South Africa will extend a fuel subsidy by two months to help cushion consumers and businesses against the impact of rising crude prices stemming from Russia’s war with Ukraine.
A levy on fuel will be reduced by 1.50 rand ($0.10) from June 1 to July 6, a concession that has been in place since April 6, while a 75-cents-per-litre cut will be instituted from July 7 to Aug. 2, the National Treasury and Department of Mineral Resources & Energy said in a statement.
Fuel has an almost 5% weighting in South Africa’s inflation basket, meaning the scrapping of the intervention would have placed upward pressure on prices. Even so, the retail price of 95-octane gasoline in the central Gauteng province will rise by 2.33 rand a litre to a record 24.17 rand per litre from Wednesday, and the price of 93-octane by 2.43 rand.
Had the full levy been reinstated, it would have contributed to a 4 rand-per-litre increase in the price of gasoline, the Treasury and the department said.
South Africa’s Foregone Revenue
The additional relief will cost the state 4.5 billion rands in foregone revenue. While the initial concession was funded by selling part of South Africa’s strategic fuel stocks, the extension will have an impact on the national budget.

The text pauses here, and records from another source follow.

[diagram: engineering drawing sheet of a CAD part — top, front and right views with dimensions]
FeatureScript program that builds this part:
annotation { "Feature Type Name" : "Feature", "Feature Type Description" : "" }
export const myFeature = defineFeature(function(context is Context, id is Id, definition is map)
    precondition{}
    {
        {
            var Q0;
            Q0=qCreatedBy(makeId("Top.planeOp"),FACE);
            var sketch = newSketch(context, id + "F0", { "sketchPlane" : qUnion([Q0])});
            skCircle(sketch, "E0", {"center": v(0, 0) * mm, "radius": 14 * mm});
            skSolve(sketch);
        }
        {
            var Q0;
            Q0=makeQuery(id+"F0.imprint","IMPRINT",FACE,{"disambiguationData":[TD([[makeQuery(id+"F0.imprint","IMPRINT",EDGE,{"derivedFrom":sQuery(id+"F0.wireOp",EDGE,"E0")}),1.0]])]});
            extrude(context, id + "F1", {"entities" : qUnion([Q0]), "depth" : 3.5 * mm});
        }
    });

“The proposed temporary reduction in the fuel levy will be accommodated in the current fiscal framework in a manner that is consistent with the fiscal strategy outlined in the budget and any required changes will be announced together with the 2022 medium-term budget policy statement,” the Treasury and the department
They further warned that the economy will need to adjust to the new reality of higher prices and the temporary levy reduction will only smooth out the impact.
The government said it will also take further measures to help reduce fuel prices in a more sustainable manner, including removing a demand-side management levy of 10 cents a litre imposed on 95-octane gasoline in inland areas. It’s also considering reducing the basic fuel price by 3 cents a litre in the coming months and removing the price cap on 93-ctane unleaded gasoline, which will partially deregulate the market and introduce more competition to lower pump prices.